Often we avoid saving money because we think we’re young and have plenty of time. We feel like we don’t make enough or we’d simply rather spend, spend, spend. The good news is that no matter what situation you’re in, there’s a plan available to help you start saving.
Whether you’re living off an allowance or minimum wage, there are several ways to start. Let’s look at three examples which range from easy or challenging, which assume you work 20 hours a week at minimum wage ($7.25 per hour). Your monthly income would be $406 a month (after taxes). With that in mind, let’s look at how your cash might stack up if you choose to use one of the savings methods we’ll discuss here.
Easy: Budget, Split and Save
Develop a weekly spending budget. This should include money for essentials like gas, food, entertainment and bills (like if you have to pay for part of the cellphone bill). The next time you’re paid, deposit your spending money – based on your budget – into your Checking account. Whatever funds are left – no matter how large or small – should be deposited into your Savings account. The hardest part of this plan is pretending the money in your Savings account doesn’t exist. With a little patience, over time you’ll begin to build a significant savings. Although this method may not be the fastest way to grow your balance, it does allow the most freedom.
Moderate: 52 Week Challenge
Begin by setting aside $1 on week one. On week two set aside $2. On week three set aside $3…you get the picture. Simply add one dollar to the previous weeks deposit for 52 straight weeks.

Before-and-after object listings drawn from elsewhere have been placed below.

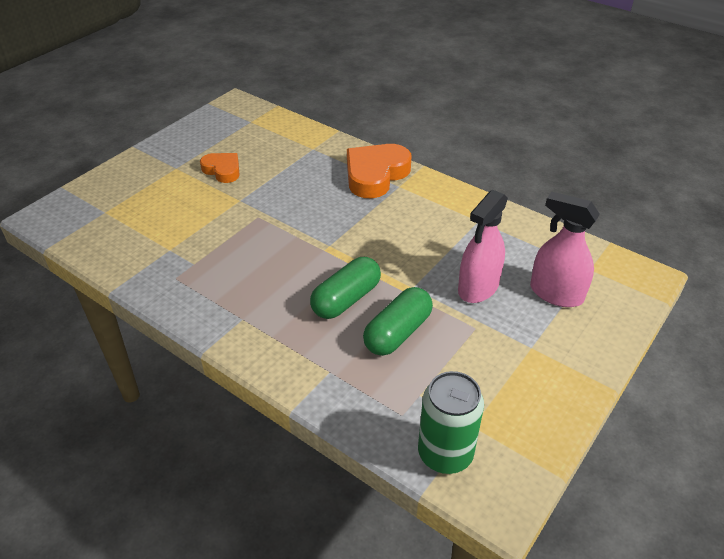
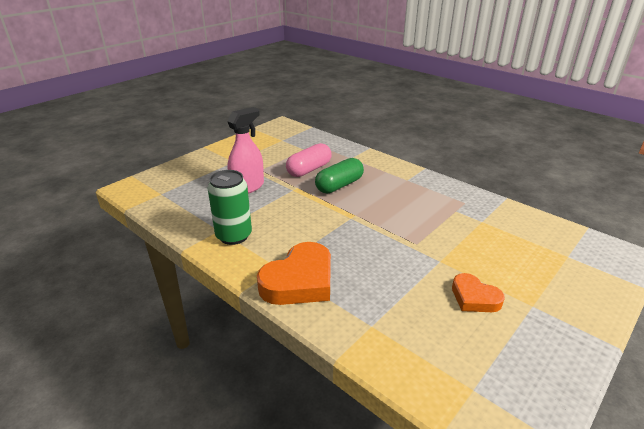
camera: 175 degrees left, 10 degrees down
green capsule [363,287,433,356] -> pink capsule [286,143,332,177]
green can [418,371,484,474] -> green can moved to [208,170,252,245]
pink spray bottle [530,192,600,307] -> none

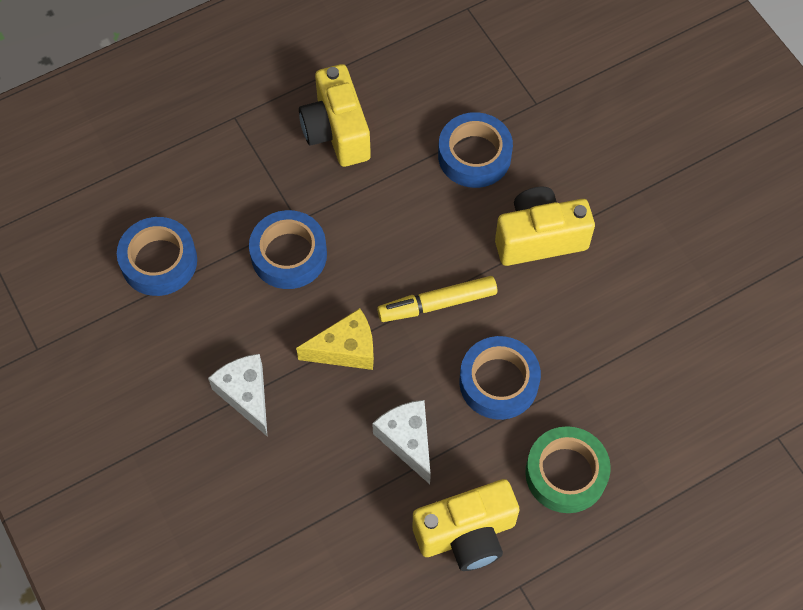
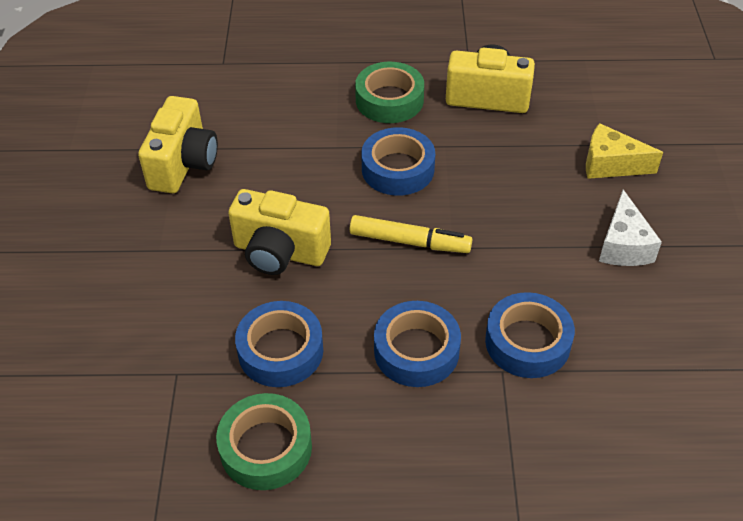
camera: 150 degrees left, 15 degrees down
blue tape [117,217,197,296] -> blue tape moved to [374,301,461,387]
yellow cheese [296,308,374,370] -> yellow cheese moved to [586,123,663,179]
yellow camera [299,64,371,167] -> yellow camera moved to [138,96,218,193]
white cheese [372,400,431,484] -> none
none -> green tape [216,393,312,490]

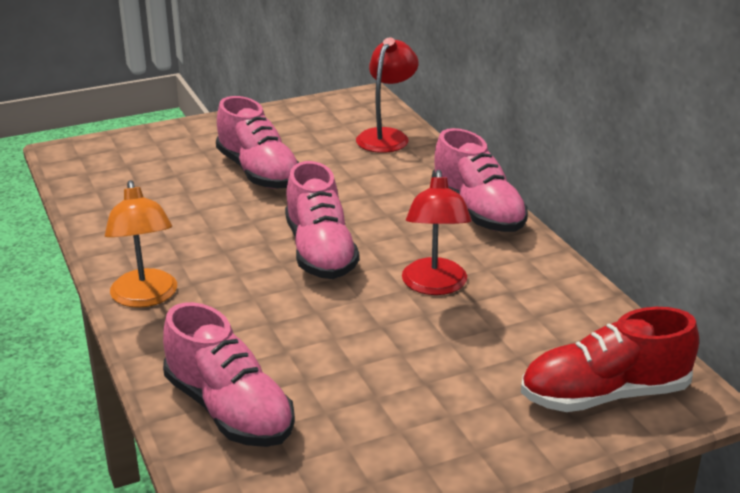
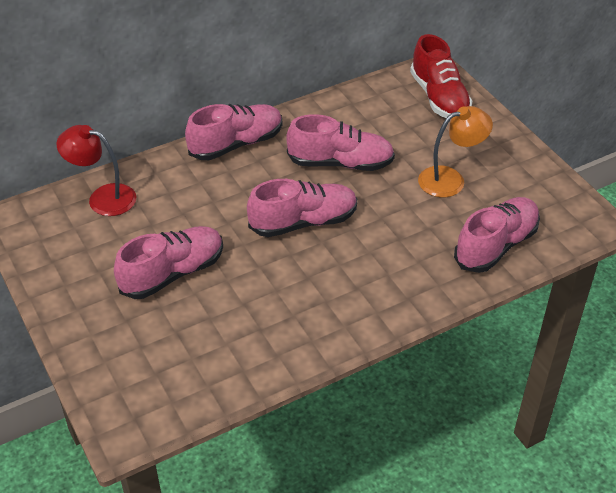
camera: 95 degrees left, 15 degrees up
orange lamp [105,180,177,308] -> orange lamp moved to [418,106,493,197]
red lamp [402,170,472,295] -> pink shoe [286,114,395,171]

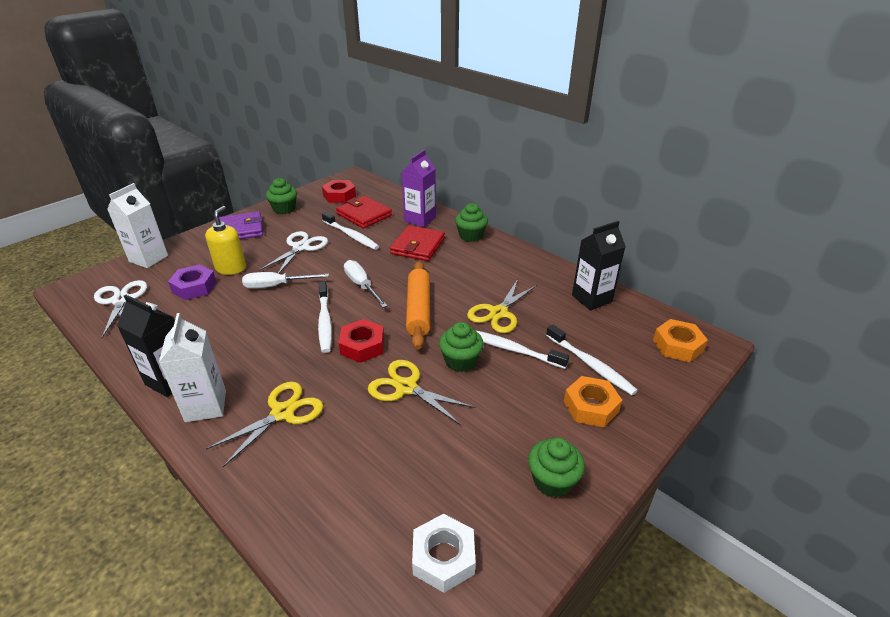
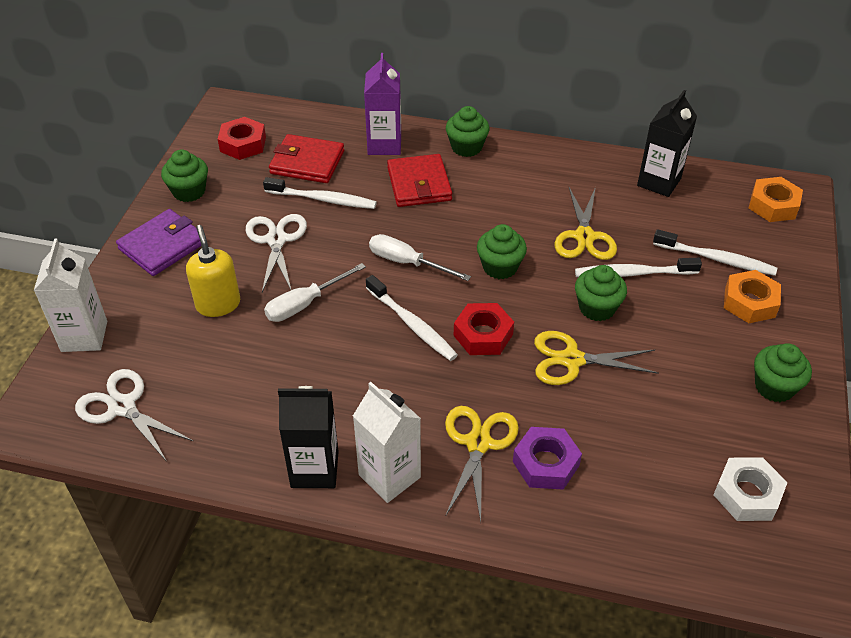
camera: 30 degrees left, 10 degrees up
purple nut [168,265,216,300] -> purple nut moved to [513,427,582,490]
orange rolling pin [406,261,430,349] -> green cupcake [477,224,527,279]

When you think about the last four weeks of the challenge, it may seem difficult to set aside $49, $50, $51 and $52 each week. However, when you see the figure of $1,378 saved at the end of the year, it may be worth the struggle.
Difficult: Paycheck Percentage
Using this method, you’ll set 10% of your paycheck which equals $40.60 per month or you could be more aggressive with savings and save 20% which is $81.20 per month. You could start with a smaller percentage and work higher as your pay increases if that makes you more comfortable. The end goal here is as you get a pay increase, the money you put into savings increases too over time.
As you can see, saving can be easy or challenging depending what method you choose to follow. The bottom line is that you frequently set aside whatever you can into a Savings account with good dividends.
Just pick a plan that works well for you and be sure to stick to it.